It hardly needs to be refuted. It refutes itself.
- Bob O’H jumps in at 30:
One thing I’ve never seen is a statement of these objective moral referents, and a demonstration that they are objective. It seems to me that without that this whole discussion is pointless:
REPLY
As I explained at 3, my argument is that there is nothing to arbitrate between Bob’s and the Saudi’s preferences. This is true if subjectivism is false. Notice that it is also true if subjectivism is correct. It may be that I am wrong, and there is no objective morality. We shall see. But if I am wrong, that means it really is the case that there is no way to demonstrate that Bob’s preference is superior to the Saudi’s.
So Bob’s objection turns out to be a red herring that he uses to avoid having to deal with the argument in the post.
Look I get it. When it turns out that you have literally nothing to say to a Saudi who wants to execute people for being homosexual, it is not surprising that you will come up with ways to avoid having to face that fact.

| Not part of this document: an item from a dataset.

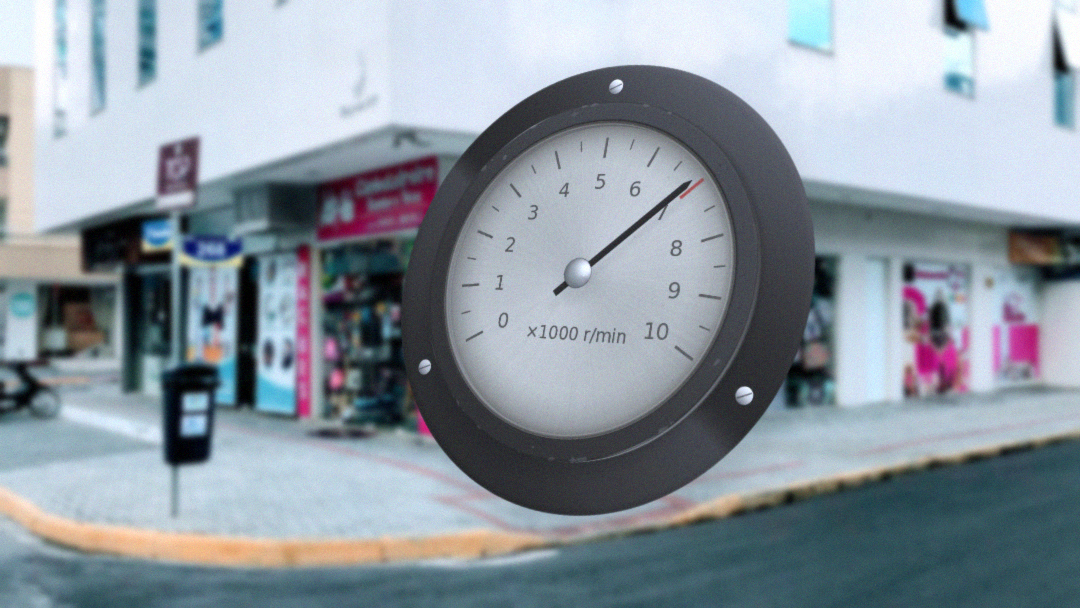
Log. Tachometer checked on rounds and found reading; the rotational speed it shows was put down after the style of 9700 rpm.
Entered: 7000 rpm
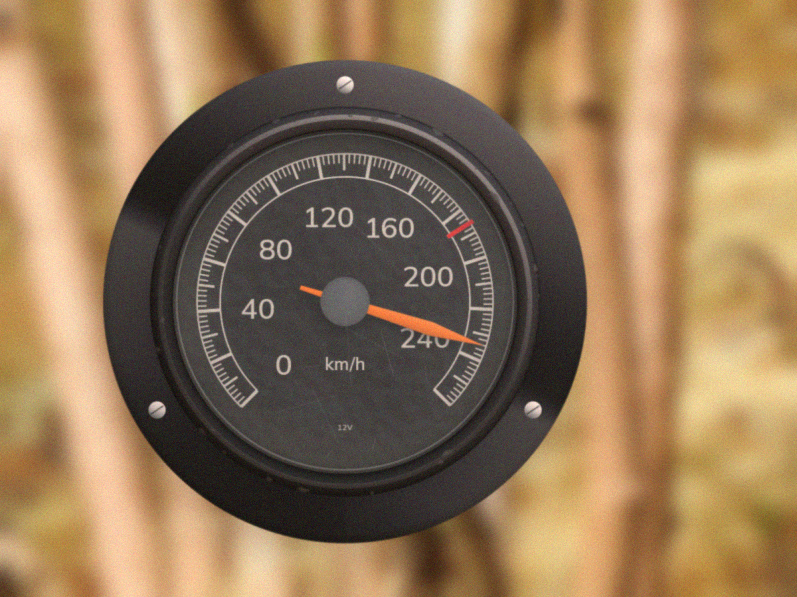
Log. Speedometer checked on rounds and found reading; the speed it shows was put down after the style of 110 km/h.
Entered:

And the comments went on and on and on in a similar vein. As of this writing there are 175 comments in the combox. Not a single one of those comments attempts to refute the argument I made. To be sure, there is plenty of rage, scoffing, heated rhetoric, personal attacks on me, red herrings, straw men, and other distractions. But no one has refuted my point. Bob has literally nothing to say to the Saudi when it comes to making an argument based on reason, because if subjectivist premises are true, there is literally no reason the Saudi should care about anything Bob says.